Task
Omitting the pictures, output all of the records precisely as written.

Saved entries
===============

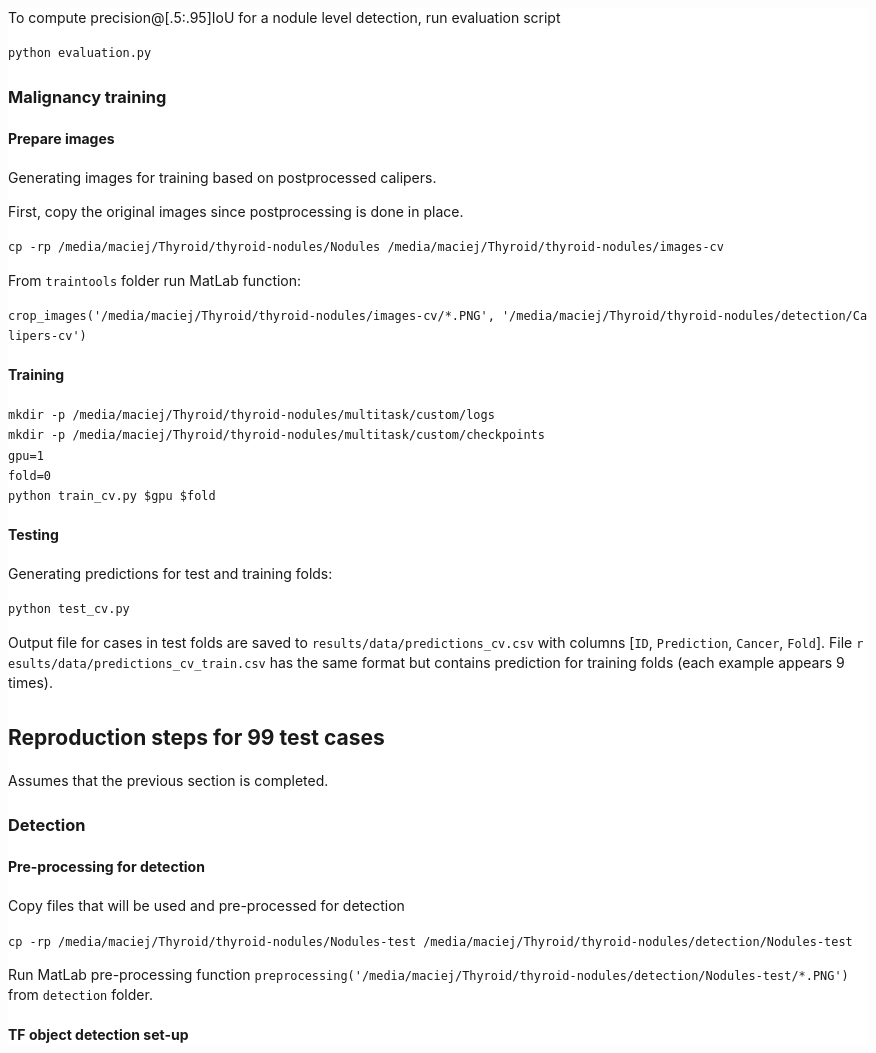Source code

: To compute precision@\[.5:.95\]IoU for a nodule level detection, run evaluation script

    python evaluation.py


### Malignancy training

#### Prepare images

Generating images for training based on postprocessed calipers.

First, copy the original images since postprocessing is done in place.

    cp -rp /media/maciej/Thyroid/thyroid-nodules/Nodules /media/maciej/Thyroid/thyroid-nodules/images-cv

From `traintools` folder run MatLab function:

    crop_images('/media/maciej/Thyroid/thyroid-nodules/images-cv/*.PNG', '/media/maciej/Thyroid/thyroid-nodules/detection/Calipers-cv')

#### Training

    mkdir -p /media/maciej/Thyroid/thyroid-nodules/multitask/custom/logs
    mkdir -p /media/maciej/Thyroid/thyroid-nodules/multitask/custom/checkpoints
    gpu=1
    fold=0
    python train_cv.py $gpu $fold

#### Testing

Generating predictions for test and training folds:

    python test_cv.py

Output file for cases in test folds are saved to `results/data/predictions_cv.csv` with columns \[`ID`, `Prediction`, `Cancer`, `Fold`\].
File `results/data/predictions_cv_train.csv` has the same format but contains prediction for training folds (each example appears 9 times).

## Reproduction steps for 99 test cases

Assumes that the previous section is completed.

### Detection

#### Pre-processing for detection

Copy files that will be used and pre-processed for detection

    cp -rp /media/maciej/Thyroid/thyroid-nodules/Nodules-test /media/maciej/Thyroid/thyroid-nodules/detection/Nodules-test

Run MatLab pre-processing function `preprocessing('/media/maciej/Thyroid/thyroid-nodules/detection/Nodules-test/*.PNG')` from `detection` folder.

#### TF object detection set-up
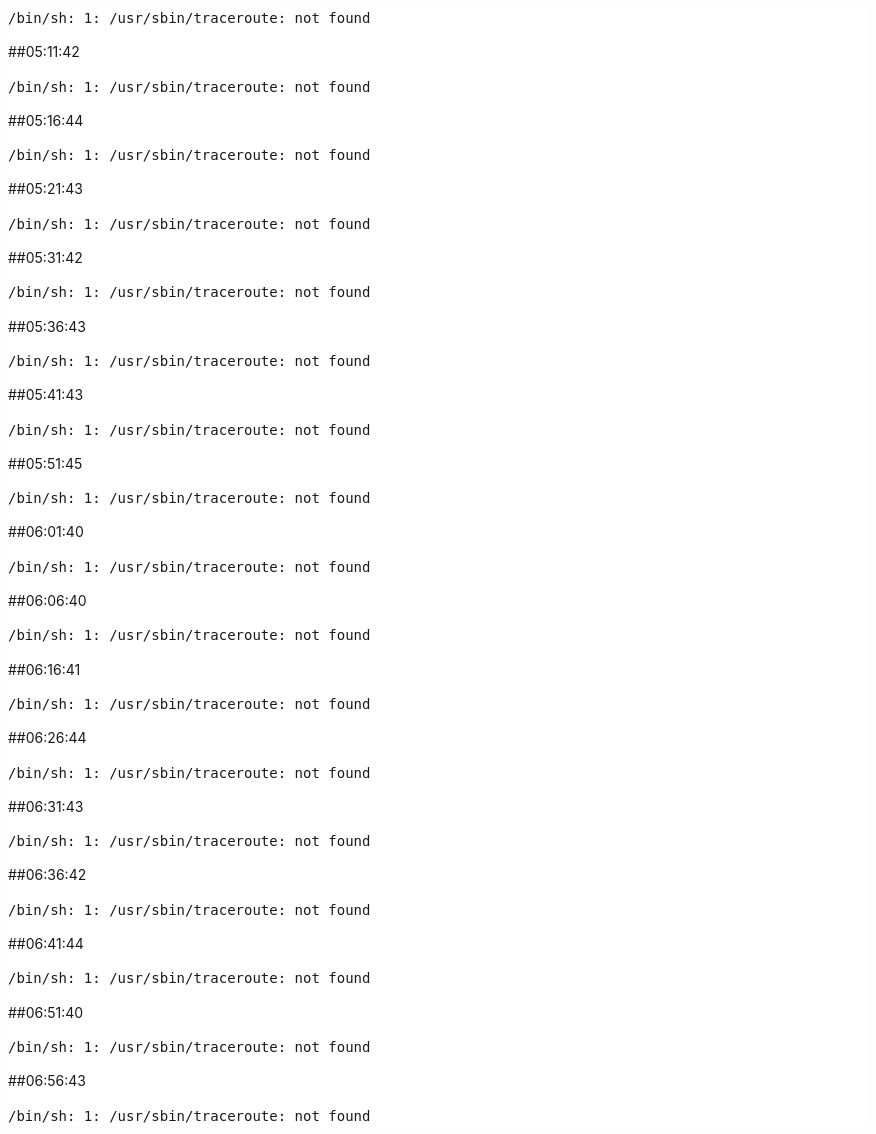 <p><pre><samp>/bin/sh: 1: /usr/sbin/traceroute: not found</samp></pre></p>

##05:11:42

<p><pre><samp>/bin/sh: 1: /usr/sbin/traceroute: not found</samp></pre></p>

##05:16:44

<p><pre><samp>/bin/sh: 1: /usr/sbin/traceroute: not found</samp></pre></p>

##05:21:43

<p><pre><samp>/bin/sh: 1: /usr/sbin/traceroute: not found</samp></pre></p>

##05:31:42

<p><pre><samp>/bin/sh: 1: /usr/sbin/traceroute: not found</samp></pre></p>

##05:36:43

<p><pre><samp>/bin/sh: 1: /usr/sbin/traceroute: not found</samp></pre></p>

##05:41:43

<p><pre><samp>/bin/sh: 1: /usr/sbin/traceroute: not found</samp></pre></p>

##05:51:45

<p><pre><samp>/bin/sh: 1: /usr/sbin/traceroute: not found</samp></pre></p>

##06:01:40

<p><pre><samp>/bin/sh: 1: /usr/sbin/traceroute: not found</samp></pre></p>

##06:06:40

<p><pre><samp>/bin/sh: 1: /usr/sbin/traceroute: not found</samp></pre></p>

##06:16:41

<p><pre><samp>/bin/sh: 1: /usr/sbin/traceroute: not found</samp></pre></p>

##06:26:44

<p><pre><samp>/bin/sh: 1: /usr/sbin/traceroute: not found</samp></pre></p>

##06:31:43

<p><pre><samp>/bin/sh: 1: /usr/sbin/traceroute: not found</samp></pre></p>

##06:36:42

<p><pre><samp>/bin/sh: 1: /usr/sbin/traceroute: not found</samp></pre></p>

##06:41:44

<p><pre><samp>/bin/sh: 1: /usr/sbin/traceroute: not found</samp></pre></p>

##06:51:40

<p><pre><samp>/bin/sh: 1: /usr/sbin/traceroute: not found</samp></pre></p>

##06:56:43

<p><pre><samp>/bin/sh: 1: /usr/sbin/traceroute: not found</samp></pre></p>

===============

Response to this task
Source code

: To compute precision@\[.5:.95\]IoU for a nodule level detection, run evaluation script

    python evaluation.py


### Malignancy training

#### Prepare images

Generating images for training based on postprocessed calipers.

First, copy the original images since postprocessing is done in place.

    cp -rp /media/maciej/Thyroid/thyroid-nodules/Nodules /media/maciej/Thyroid/thyroid-nodules/images-cv

From `traintools` folder run MatLab function:

    crop_images('/media/maciej/Thyroid/thyroid-nodules/images-cv/*.PNG', '/media/maciej/Thyroid/thyroid-nodules/detection/Calipers-cv')

#### Training

    mkdir -p /media/maciej/Thyroid/thyroid-nodules/multitask/custom/logs
    mkdir -p /media/maciej/Thyroid/thyroid-nodules/multitask/custom/checkpoints
    gpu=1
    fold=0
    python train_cv.py $gpu $fold

#### Testing

Generating predictions for test and training folds:

    python test_cv.py

Output file for cases in test folds are saved to `results/data/predictions_cv.csv` with columns \[`ID`, `Prediction`, `Cancer`, `Fold`\].
File `results/data/predictions_cv_train.csv` has the same format but contains prediction for training folds (each example appears 9 times).

## Reproduction steps for 99 test cases

Assumes that the previous section is completed.

### Detection

#### Pre-processing for detection

Copy files that will be used and pre-processed for detection

    cp -rp /media/maciej/Thyroid/thyroid-nodules/Nodules-test /media/maciej/Thyroid/thyroid-nodules/detection/Nodules-test

Run MatLab pre-processing function `preprocessing('/media/maciej/Thyroid/thyroid-nodules/detection/Nodules-test/*.PNG')` from `detection` folder.

#### TF object detection set-up
 <p><pre><samp>/bin/sh: 1: /usr/sbin/traceroute: not found</samp></pre></p>

##05:11:42

<p><pre><samp>/bin/sh: 1: /usr/sbin/traceroute: not found</samp></pre></p>

##05:16:44

<p><pre><samp>/bin/sh: 1: /usr/sbin/traceroute: not found</samp></pre></p>

##05:21:43

<p><pre><samp>/bin/sh: 1: /usr/sbin/traceroute: not found</samp></pre></p>

##05:31:42

<p><pre><samp>/bin/sh: 1: /usr/sbin/traceroute: not found</samp></pre></p>

##05:36:43

<p><pre><samp>/bin/sh: 1: /usr/sbin/traceroute: not found</samp></pre></p>

##05:41:43

<p><pre><samp>/bin/sh: 1: /usr/sbin/traceroute: not found</samp></pre></p>

##05:51:45

<p><pre><samp>/bin/sh: 1: /usr/sbin/traceroute: not found</samp></pre></p>

##06:01:40

<p><pre><samp>/bin/sh: 1: /usr/sbin/traceroute: not found</samp></pre></p>

##06:06:40

<p><pre><samp>/bin/sh: 1: /usr/sbin/traceroute: not found</samp></pre></p>

##06:16:41

<p><pre><samp>/bin/sh: 1: /usr/sbin/traceroute: not found</samp></pre></p>

##06:26:44

<p><pre><samp>/bin/sh: 1: /usr/sbin/traceroute: not found</samp></pre></p>

##06:31:43

<p><pre><samp>/bin/sh: 1: /usr/sbin/traceroute: not found</samp></pre></p>

##06:36:42

<p><pre><samp>/bin/sh: 1: /usr/sbin/traceroute: not found</samp></pre></p>

##06:41:44

<p><pre><samp>/bin/sh: 1: /usr/sbin/traceroute: not found</samp></pre></p>

##06:51:40

<p><pre><samp>/bin/sh: 1: /usr/sbin/traceroute: not found</samp></pre></p>

##06:56:43

<p><pre><samp>/bin/sh: 1: /usr/sbin/traceroute: not found</samp></pre></p>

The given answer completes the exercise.